Friday, June 22, 2007

Un padre que se convirtió en héroe

Pepe siempre ha sido un soñador con deseos de aventura. De niño vivió en Marruecos, Holanda y Francia. Esto se debía a que sus padres trabajaban para un diplomático, familiar suyo. Como a muchos sufridos españoles le tocó tragarse con patatas aquella horrorosa guerra civil, con tan solo dieciocho años. Salvó el pellejo por los pelos, gracias a las hábiles intercesiones de su madre en un momento especialmente crítico.

Sus máximas aspiraciones profesionales no se llegaron a realizar, pero ganó una codiciada oposición al Banco de España. Tuvo que dedicar mucho tiempo a sus padres, dada su condición de hijo único. A los cuarenta y dos años se casó con Ana María, de la que solo tuvo un hijo, aunque hubieran querido tener más. Pepe no descuidó entonces la atención a sus padres; incluso se los llevó consigo. Este acontecimiento llegó a suponer el heroísmo de Ana María –de quien ya os hablé- al atender al abuelo, ya impedido, en sus necesidades más perentorias por espacio de cinco años.
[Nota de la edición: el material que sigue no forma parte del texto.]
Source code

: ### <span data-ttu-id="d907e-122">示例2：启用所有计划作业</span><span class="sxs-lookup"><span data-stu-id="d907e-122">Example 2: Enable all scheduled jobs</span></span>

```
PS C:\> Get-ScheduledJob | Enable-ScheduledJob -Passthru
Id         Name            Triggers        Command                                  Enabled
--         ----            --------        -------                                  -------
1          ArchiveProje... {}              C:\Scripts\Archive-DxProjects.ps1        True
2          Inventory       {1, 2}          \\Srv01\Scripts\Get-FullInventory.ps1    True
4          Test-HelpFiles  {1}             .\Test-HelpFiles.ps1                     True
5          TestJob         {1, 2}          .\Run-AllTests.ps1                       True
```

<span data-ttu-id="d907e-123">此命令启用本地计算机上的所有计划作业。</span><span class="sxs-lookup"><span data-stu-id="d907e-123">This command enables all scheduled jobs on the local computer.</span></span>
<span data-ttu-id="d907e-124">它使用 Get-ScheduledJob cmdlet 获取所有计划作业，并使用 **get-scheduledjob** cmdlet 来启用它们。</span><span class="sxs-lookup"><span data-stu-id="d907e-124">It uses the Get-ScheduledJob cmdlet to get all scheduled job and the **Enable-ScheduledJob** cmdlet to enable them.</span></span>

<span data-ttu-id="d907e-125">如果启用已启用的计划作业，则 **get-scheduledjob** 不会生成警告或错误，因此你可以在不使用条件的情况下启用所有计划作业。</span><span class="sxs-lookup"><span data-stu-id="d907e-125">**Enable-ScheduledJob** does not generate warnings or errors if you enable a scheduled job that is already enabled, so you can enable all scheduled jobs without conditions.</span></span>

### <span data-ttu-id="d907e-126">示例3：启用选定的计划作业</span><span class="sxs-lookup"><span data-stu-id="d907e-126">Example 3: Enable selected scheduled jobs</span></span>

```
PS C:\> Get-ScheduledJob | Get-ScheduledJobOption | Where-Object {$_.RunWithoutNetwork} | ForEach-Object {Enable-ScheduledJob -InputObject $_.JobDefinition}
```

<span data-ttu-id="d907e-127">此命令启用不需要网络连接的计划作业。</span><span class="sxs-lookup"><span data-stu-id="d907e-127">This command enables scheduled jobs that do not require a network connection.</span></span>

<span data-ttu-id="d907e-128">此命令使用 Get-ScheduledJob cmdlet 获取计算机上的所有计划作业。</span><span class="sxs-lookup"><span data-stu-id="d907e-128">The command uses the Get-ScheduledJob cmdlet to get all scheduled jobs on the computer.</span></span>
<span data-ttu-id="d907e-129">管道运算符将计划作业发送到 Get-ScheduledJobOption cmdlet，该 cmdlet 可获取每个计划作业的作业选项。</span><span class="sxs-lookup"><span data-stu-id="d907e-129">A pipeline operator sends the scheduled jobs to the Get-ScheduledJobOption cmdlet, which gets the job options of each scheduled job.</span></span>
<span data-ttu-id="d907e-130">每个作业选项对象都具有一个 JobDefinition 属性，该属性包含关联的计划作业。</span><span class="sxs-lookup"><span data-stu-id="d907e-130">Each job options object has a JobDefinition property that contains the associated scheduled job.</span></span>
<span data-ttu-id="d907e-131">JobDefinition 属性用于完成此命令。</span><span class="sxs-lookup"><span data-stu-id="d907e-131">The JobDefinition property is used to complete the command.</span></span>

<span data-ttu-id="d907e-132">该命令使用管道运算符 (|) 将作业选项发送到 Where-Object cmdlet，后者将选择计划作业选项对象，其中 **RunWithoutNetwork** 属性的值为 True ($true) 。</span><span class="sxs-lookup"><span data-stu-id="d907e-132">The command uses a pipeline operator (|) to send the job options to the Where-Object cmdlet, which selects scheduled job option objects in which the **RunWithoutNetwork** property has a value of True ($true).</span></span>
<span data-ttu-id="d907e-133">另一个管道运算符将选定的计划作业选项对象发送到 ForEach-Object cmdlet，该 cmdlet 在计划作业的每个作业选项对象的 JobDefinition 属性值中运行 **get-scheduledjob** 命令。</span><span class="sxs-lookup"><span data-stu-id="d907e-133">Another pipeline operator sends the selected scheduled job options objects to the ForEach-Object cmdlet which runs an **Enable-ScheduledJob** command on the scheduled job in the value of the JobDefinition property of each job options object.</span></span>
La abuela, a quien recuerdo como una ráfaga de alegría, falleció pronto. El abuelo cinco o seis años después. A mi me gustaba toquetear al abuelo, moldeando suavemente sus orejas o torciendo cariñosamente su nariz. Un día me pasé de la raya y una ágil bofetada suya rozó mi flequillo.

Pepe podría por fin viajar, pero su mujer e hijo no estaban mucho por esta afición. Pese a la severa oposición filial la familia hizo algunos buenos viajes, entre los que destacó una gira europea por Austria, Suiza, Alemania y Francia. Sin embargo, Pepe supo sacrificar muchas de sus aspiraciones turísticas y clavarse a un piso en la sierra porque pensó que sería mucho más beneficioso para su hijo; como así fue.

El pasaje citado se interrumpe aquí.